NET CASH FLOWS FROM FINANCING ACTIVITIES:
	Dividends paid		(45,547)	(47,352)
	Sales of common stock		340	815
	Issuance of long-term debt		96,452	125
	Retirement of long-term debt		(8,340)	(16,871)
	Issuance of mandatorily redeemable preferred
		securities of subsidiary trust		(65)	
	Net change in short-term borrowing		  (37,208)	   (6,847)

		Net cash used by financing activities		    5,632	  (70,130)

CHANGE IN CASH FLOWS		(24,857)	(8,822)
CASH AND CASH EQUIVALENTS, BEGINNING OF PERIOD		   32,404	    15,541
CASH AND CASH EQUIVALENTS, END OF PERIOD		$   7,547	$    6,719


SUPPLEMENTAL DISCLOSURES OF CASH FLOW INFORMATION:  
	Cash Paid During Three Months For:  
		Income taxes		$   26,481	$   26,210
		Interest		25,720	24,322

The accompanying notes are an integral part of these statements.

</TABLE

NOTES TO CONSOLIDATED FINANCIAL STATEMENTS

	The accompanying financial statements of the Company for the interim 
periods ended June 30, 1997 and 1996 are unaudited but, in the opinion of 
management, reflect all adjustments, consisting only of normal recurring 
accruals, necessary for a fair statement of the results of operations for those 
interim periods.  The results of operations for the interim periods are not 
necessarily indicative of the results to be expected for the full year.  These 
financial statements do not contain the detail or footnote disclosure 
concerning accounting policies and other matters which would be included in 
full fiscal year financial statements; therefore, they should be read in 
conjunction with the Company's audited financial statements included in the 
Company's Annual Report on Form 10-K for the year ended December 31, 1996.

	Certain reclassifications have been made to the prior year amounts to 
make them comparable to the 1997 presentation.  These changes had no impact on 
previously reported results of operations or shareholders' equity.  

NOTE 1 -- CONTINGENCIES AND COMMITMENTS:  

	In July 1985, the Federal Energy Regulatory Commission (FERC) issued to 
the Company a new license for the 180 megawatt Kerr Project (Project) and 
required the subsequent adoption of conditions to mitigate the impact of 
Project operations on fish, wildlife, and habitat.  The Company proposed a 
consensus plan in June 1990 that was agreed to by the Confederated Salish and 
Kootenai Tribes (Tribes) and other state and federal resource agencies.  In 
November 1995, the United States Department of Interior (Department)

→ Task requirements
1 - Rewrite the financial statement excerpt from "The accompanying financial" to "December 31, 1996.", putting "the directors" in place of "management".
2 - According to the financial statement excerpt, what is the megawatt capacity of the Kerr Project?
3 - Decide whether each statement agrees with the financial statement excerpt: (a) The financial statements for the interim periods ended June 30, 1997 and 1996 are audited. (b) The reclassifications of prior year amounts changed previously reported shareholders' equity. (c) FERC issued the Company a new license for the Kerr Project in July 1985. Answer yes or no for each, quoting the deciding words.
The records that come next are separate material, unrelated to the financial statement excerpt.

→ Dataset excerpts
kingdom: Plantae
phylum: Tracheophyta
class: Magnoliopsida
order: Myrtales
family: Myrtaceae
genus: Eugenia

→ Outputs
1 -
The accompanying financial statements of the Company for the interim 
periods ended June 30, 1997 and 1996 are unaudited but, in the opinion of 
the directors, reflect all adjustments, consisting only of normal recurring 
accruals, necessary for a fair statement of the results of operations for those 
interim periods.  The results of operations for the interim periods are not 
necessarily indicative of the results to be expected for the full year.  These 
financial statements do not contain the detail or footnote disclosure 
concerning accounting policies and other matters which would be included in 
full fiscal year financial statements; therefore, they should be read in 
conjunction with the Company's audited financial statements included in the 
Company's Annual Report on Form 10-K for the year ended December 31, 1996.

2 - 180 megawatts.

3 -
(a) No: "are unaudited"
(b) No: "These changes had no impact on previously reported results of operations or shareholders' equity."
(c) Yes: "In July 1985, the Federal Energy Regulatory Commission (FERC) issued to the Company a new license"